Author: Trent Buskirk, PhD.
As it is in history, literature, criminology and many other areas, context is important in statistics. Knowing from where your data comes gives clues about what you can do with that data and what inferences you can make from it.
In survey samples context is critical because it informs you about how the sample was selected and from what population it was selected.
Not every sample selected is a simple random sample so knowing information about the sampling design provides necessary context that allows researchers to create proper estimates and generate correct and projectable inferences.
One of the very first steps, then, in working with survey data is to understand the sampling design. There are a few key concepts that you not only need to understand in general, but define in your sample in order to provide the proper context for computing estimates and drawing inferences.
The first is the Sampling Unit.
This is the actual unit that we include in our sample.
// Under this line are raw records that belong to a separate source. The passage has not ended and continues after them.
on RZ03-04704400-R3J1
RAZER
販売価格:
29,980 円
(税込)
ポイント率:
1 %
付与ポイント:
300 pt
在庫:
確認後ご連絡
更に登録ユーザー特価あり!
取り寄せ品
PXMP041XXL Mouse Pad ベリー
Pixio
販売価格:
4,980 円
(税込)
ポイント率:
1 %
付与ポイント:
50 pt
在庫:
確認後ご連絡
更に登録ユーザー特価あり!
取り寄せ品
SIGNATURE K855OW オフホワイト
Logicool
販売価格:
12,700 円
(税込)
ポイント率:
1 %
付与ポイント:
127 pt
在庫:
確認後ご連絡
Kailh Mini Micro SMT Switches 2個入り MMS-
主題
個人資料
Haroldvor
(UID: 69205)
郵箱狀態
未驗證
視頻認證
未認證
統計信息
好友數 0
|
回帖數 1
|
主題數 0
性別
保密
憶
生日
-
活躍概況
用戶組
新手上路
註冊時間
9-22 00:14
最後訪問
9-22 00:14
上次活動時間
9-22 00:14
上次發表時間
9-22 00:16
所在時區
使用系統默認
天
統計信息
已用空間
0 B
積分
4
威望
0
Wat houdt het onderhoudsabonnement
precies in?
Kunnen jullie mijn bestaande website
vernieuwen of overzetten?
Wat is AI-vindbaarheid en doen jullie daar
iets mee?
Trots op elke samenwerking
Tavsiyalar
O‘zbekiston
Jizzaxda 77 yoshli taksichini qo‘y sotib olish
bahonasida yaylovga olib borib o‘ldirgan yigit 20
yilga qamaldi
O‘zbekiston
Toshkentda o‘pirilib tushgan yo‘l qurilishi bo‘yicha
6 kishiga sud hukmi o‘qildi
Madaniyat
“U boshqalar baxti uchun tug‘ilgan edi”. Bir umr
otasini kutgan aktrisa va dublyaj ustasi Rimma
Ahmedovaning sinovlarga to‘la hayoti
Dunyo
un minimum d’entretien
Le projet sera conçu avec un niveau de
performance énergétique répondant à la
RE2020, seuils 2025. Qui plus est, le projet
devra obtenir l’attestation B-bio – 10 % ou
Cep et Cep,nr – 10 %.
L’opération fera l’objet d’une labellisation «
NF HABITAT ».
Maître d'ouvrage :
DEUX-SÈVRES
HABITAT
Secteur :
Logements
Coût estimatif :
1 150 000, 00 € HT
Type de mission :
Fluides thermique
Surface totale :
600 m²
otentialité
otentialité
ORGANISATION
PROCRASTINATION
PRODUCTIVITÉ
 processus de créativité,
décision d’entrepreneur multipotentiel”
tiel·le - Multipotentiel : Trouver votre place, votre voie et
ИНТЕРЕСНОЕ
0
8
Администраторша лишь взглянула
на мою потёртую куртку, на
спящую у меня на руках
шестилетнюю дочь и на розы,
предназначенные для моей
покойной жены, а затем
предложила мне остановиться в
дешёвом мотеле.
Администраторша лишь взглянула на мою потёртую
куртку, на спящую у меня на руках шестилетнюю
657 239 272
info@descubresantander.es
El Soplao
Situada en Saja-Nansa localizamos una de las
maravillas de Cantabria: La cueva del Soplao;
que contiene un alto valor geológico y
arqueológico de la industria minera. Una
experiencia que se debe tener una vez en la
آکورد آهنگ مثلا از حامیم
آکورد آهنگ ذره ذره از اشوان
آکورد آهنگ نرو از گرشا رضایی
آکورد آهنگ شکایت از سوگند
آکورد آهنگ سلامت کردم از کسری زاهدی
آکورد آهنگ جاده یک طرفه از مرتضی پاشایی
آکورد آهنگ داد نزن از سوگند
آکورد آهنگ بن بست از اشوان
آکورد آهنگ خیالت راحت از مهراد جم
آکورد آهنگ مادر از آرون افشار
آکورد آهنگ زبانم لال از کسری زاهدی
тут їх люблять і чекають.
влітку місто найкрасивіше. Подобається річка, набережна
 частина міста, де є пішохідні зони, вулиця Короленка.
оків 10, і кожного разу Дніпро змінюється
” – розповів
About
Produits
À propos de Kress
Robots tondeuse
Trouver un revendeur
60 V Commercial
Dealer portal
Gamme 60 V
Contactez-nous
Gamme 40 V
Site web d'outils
Usually this unit refers to an individual person, but it could be a company, a school, or a neighborhood, depending on what you’re measuring and how you’re measuring it.
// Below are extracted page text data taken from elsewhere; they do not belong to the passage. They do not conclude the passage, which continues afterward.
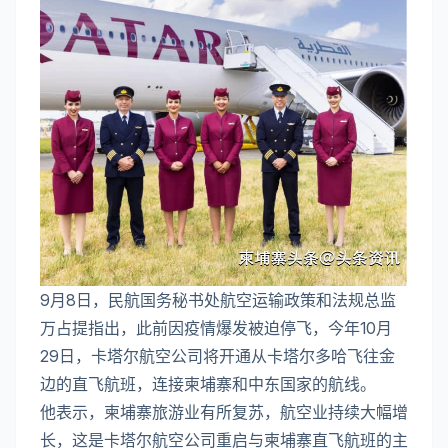
9月8日，民航国务秘书处航空运输政策和法规总监
万占提指出，此前因疫情爆发被迫停飞，今年10月
29日，卡塔尔航空公司将开通从卡塔尔多哈飞往金
边的直飞航班，连接柬埔寨和中东国家的航线。
他表示，柬埔寨旅游业有所复苏，航空业持续大幅增
长，这是卡塔尔航空公司重启与柬埔寨直飞航班的主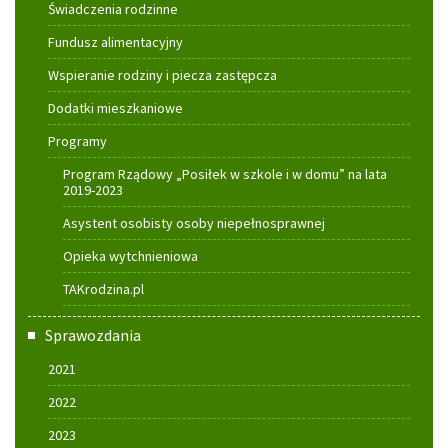
Świadczenia rodzinne
Fundusz alimentacyjny
Wspieranie rodziny i piecza zastępcza
Dodatki mieszkaniowe
Programy
Program Rządowy „Posiłek w szkole i w domu” na lata
2019-2023
Asystent osobisty osoby niepełnosprawnej
Opieka wytchnieniowa
TAKrodzina.pl
Sprawozdania
2021
2022
2023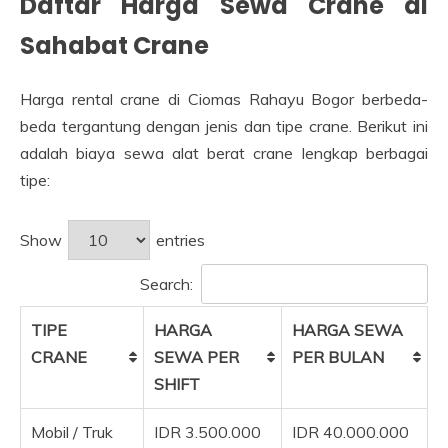
Daftar Harga Sewa Crane di
Sahabat Crane
Harga rental crane di Ciomas Rahayu Bogor berbeda-
beda tergantung dengan jenis dan tipe crane. Berikut ini
adalah biaya sewa alat berat crane lengkap berbagai
tipe:
Show
entries
Search:
TIPE
HARGA
HARGA SEWA
CRANE
SEWA PER
PER BULAN
SHIFT
Mobil / Truk
IDR 3.500.000
IDR 40.000.000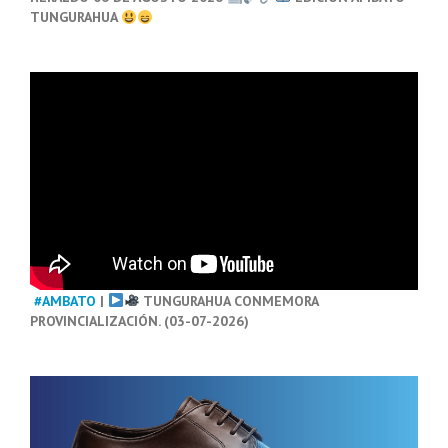
TUNGURAHUA
#AMBATO
|
TUNGURAHUA CONMEMORA
PROVINCIALIZACIÓN. (03-07-2026)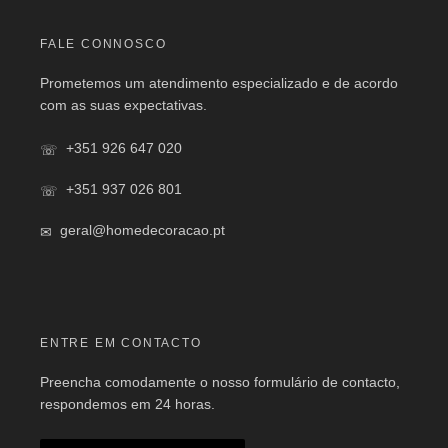
FALE CONNOSCO
Prometemos um atendimento especializado e de acordo
com as suas expectativas.
+351 926 647 020
+351 937 026 801
geral@homedecoracao.pt
ENTRE EM CONTACTO
Preencha comodamente o nosso formulário de contacto,
respondemos em 24 horas.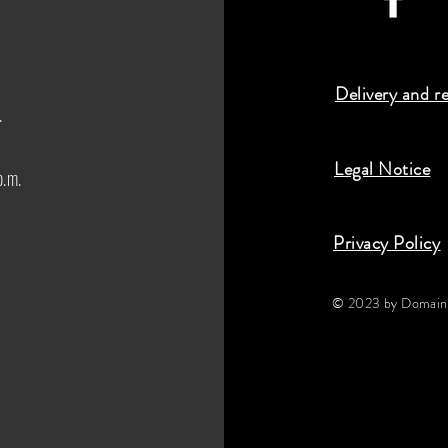
Delivery and r
.
Legal Notice
p.m.
Privacy Policy
© 2023 by Domaine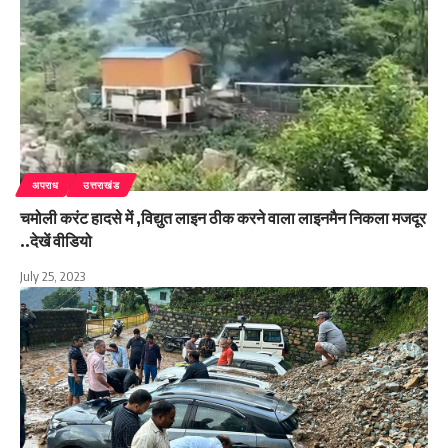
अपराध
उत्तराखंड
चमोली करंट हादसे में ,विद्युत लाइन ठीक करने वाला लाइनमैन निकला मजदूर
..देखें वीडियो
July 25, 2023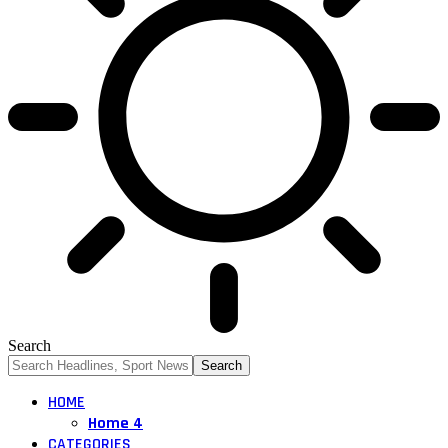
Search
HOME
Home 4
CATEGORIES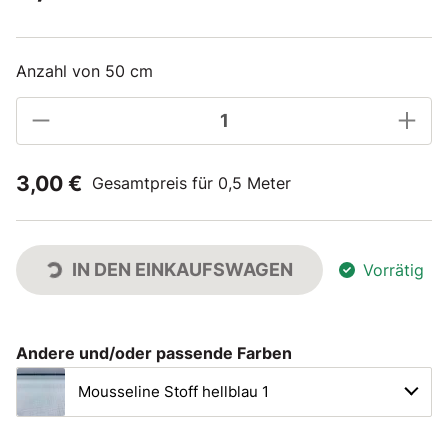
Anzahl von 50 cm
3,00 €
Gesamtpreis für 0,5 Meter
IN DEN EINKAUFSWAGEN
Vorrätig
Andere und/oder passende Farben
Mousseline Stoff hellblau 1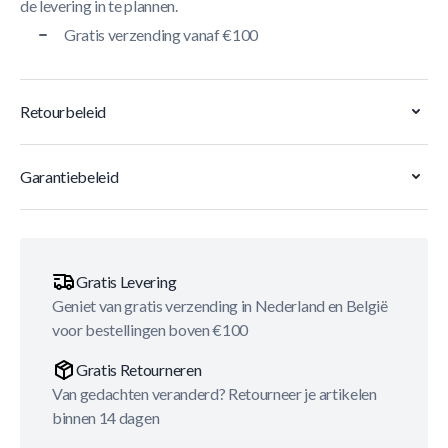
de levering in te plannen.
Gratis verzending vanaf €100
Retourbeleid
Garantiebeleid
Gratis Levering
Geniet van gratis verzending in Nederland en België
voor bestellingen boven €100
Gratis Retourneren
Van gedachten veranderd? Retourneer je artikelen
binnen 14 dagen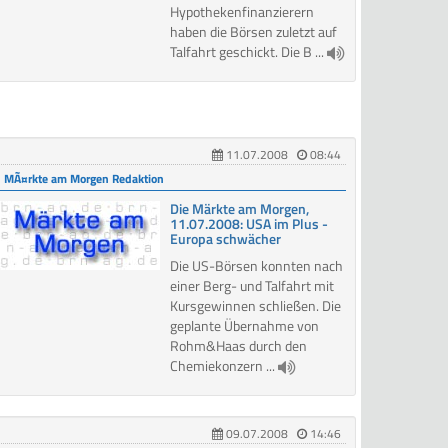
Hypothekenfinanzierern
haben die Börsen zuletzt auf
Talfahrt geschickt. Die B ...
11.07.2008
08:44
MÃ¤rkte am Morgen Redaktion
Die Märkte am Morgen,
11.07.2008: USA im Plus -
Europa schwächer
Die US-Börsen konnten nach
einer Berg- und Talfahrt mit
Kursgewinnen schließen. Die
geplante Übernahme von
Rohm&Haas durch den
Chemiekonzern ...
09.07.2008
14:46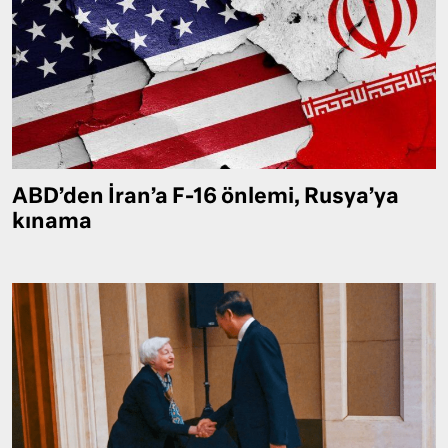
ABD’den İran’a F-16 önlemi, Rusya’ya
kınama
Now put Sampling Units into their proper context and you have the Sample Frame which consists of a listing of all possible Sampling Units.
The target population provides the overall context and represents the collection of people, housing units, schools etc. about which inferences and estimates are desired.
Ideally, the sampling frame perfectly coincides with the target population. Of course, the ideal is not always possible. Sometimes the frame will be larger or smaller, depending on practical ways of getting in touch with each member of the sample.
Why Sampling Frames are so Important
Let’s say you’re doing a study on the opinions of US adults on current politicians.
Of course, you don’t have phone numbers for *all* adults in the US. But you are able to get a master frame of all available cell phone numbers, which you can sample using random digit dialing.
The target population (US Adults) will in large part be “covered” by the sampling frame (those in the cell phone banks).
However, some cell phone numbers in the bank are owned by children, who are not part of the target population.
Likewise, adults with only a land line telephone or no telephone at all will be not be covered by this sampling frame.
If these adults are different in some way from those who own a cell phone on our survey outcomes, then selection bias may result. In this particular case, it’s called coverage bias.
You may have no better option for a sampling frame or the frame may have been decided by someone else before the data were available to you. In any case, it’s vital that you know how the sample was obtained and how the sampling frame may not have covered the entire target population.
Knowing this information allows you to derive reasonable statistical estimates and perhaps more importantly, allows you to make inferences that can be put in proper context.